From Finite Element Simulations to Equivalent Circuit Models of Extracellular Neuronal Recording Systems based on Planar and Mushroom Electrodes

Objective: define a new methodology to build multicompartment lumped-elements equivalent circuit models for the neuron/electrode systems. Methods: the equivalent circuit topology is derived by careful scrutiny of accurate and validated multiphysics finite-elements method (FEM) simulations that couple ion transport in the intra- and extracellular fluids, activation of the neuron membrane ion channels, and signal acquisition by the electronic readout. Results: robust and accurate circuit models are systematically derived with the proposed method, suited to represent the dynamics of the sensed extracellular signals over a wide range of geometrical/physical parameters (neuron and electrode sizes, electrolytic cleft thicknesses, readout input impedance, non-uniform ion channel distributions). FEM simulations point out phenomena that escape an accurate description by equivalent circuits; notably: steric effects in the thin electrolytic cleft and the impact of extracellular ion transport on the reversal potentials of the Hodgkin-Huxley neuron model. Conclusion: the multi-compartment equivalent circuits derived with our method match with good accuracy the FEM simulations.
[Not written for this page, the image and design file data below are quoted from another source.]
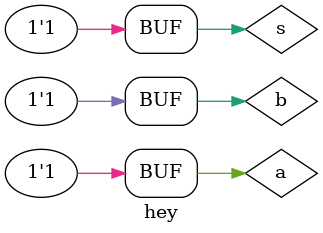
<source format=v>
module hey;
wire c;
reg a,b,s;
hello mygate(.a(a), .b(b), .s(s), .c(c));
initial
begin

$monitor("%b & %b = %b", a,b,s,c);
a = 1'b0;
b = 1'b1;
s = 1'b0;
#1
a = 1'b1;
b = 1'b1;
s = 1'b1;

end
endmodule
</source>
They unveil the existence of an optimum number of compartments for accurate circuit simulation. FEM simulations suggest that while steric effects are in most instances negligible, the extracellular ion transport remarkably affects the reversal potentials and consequently the recorded signal if the electrolytic cleft becomes thinner than approximately 100 nm. Significance: the proposed methodology and circuit models improve upon the existing area and point contact models. The coupling between the extracellular concentrations and reversal potential highlighted by FEM simulations emerges as a challenge for future developments in lumped-element modeling of the neuron/sensor interface.